[Records contained in a dataset]
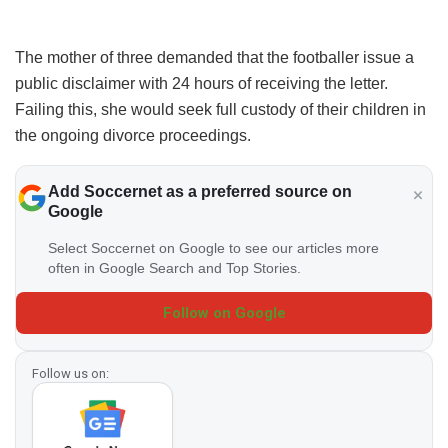
The mother of three demanded that the footballer issue a
public disclaimer with 24 hours of receiving the letter.
Failing this, she would seek full custody of their children in
the ongoing divorce proceedings.
Add Soccernet as a preferred source on
Google
Select Soccernet on Google to see our articles more
often in Google Search and Top Stories.
Follow on Google
Follow us on:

**Exercise directions**
Leaving the images out, return every record exactly.

**Response box**
The mother of three demanded that the footballer issue a
public disclaimer with 24 hours of receiving the letter.
Failing this, she would seek full custody of their children in
the ongoing divorce proceedings.
Add Soccernet as a preferred source on
Google
Select Soccernet on Google to see our articles more
often in Google Search and Top Stories.
Follow on Google
Follow us on:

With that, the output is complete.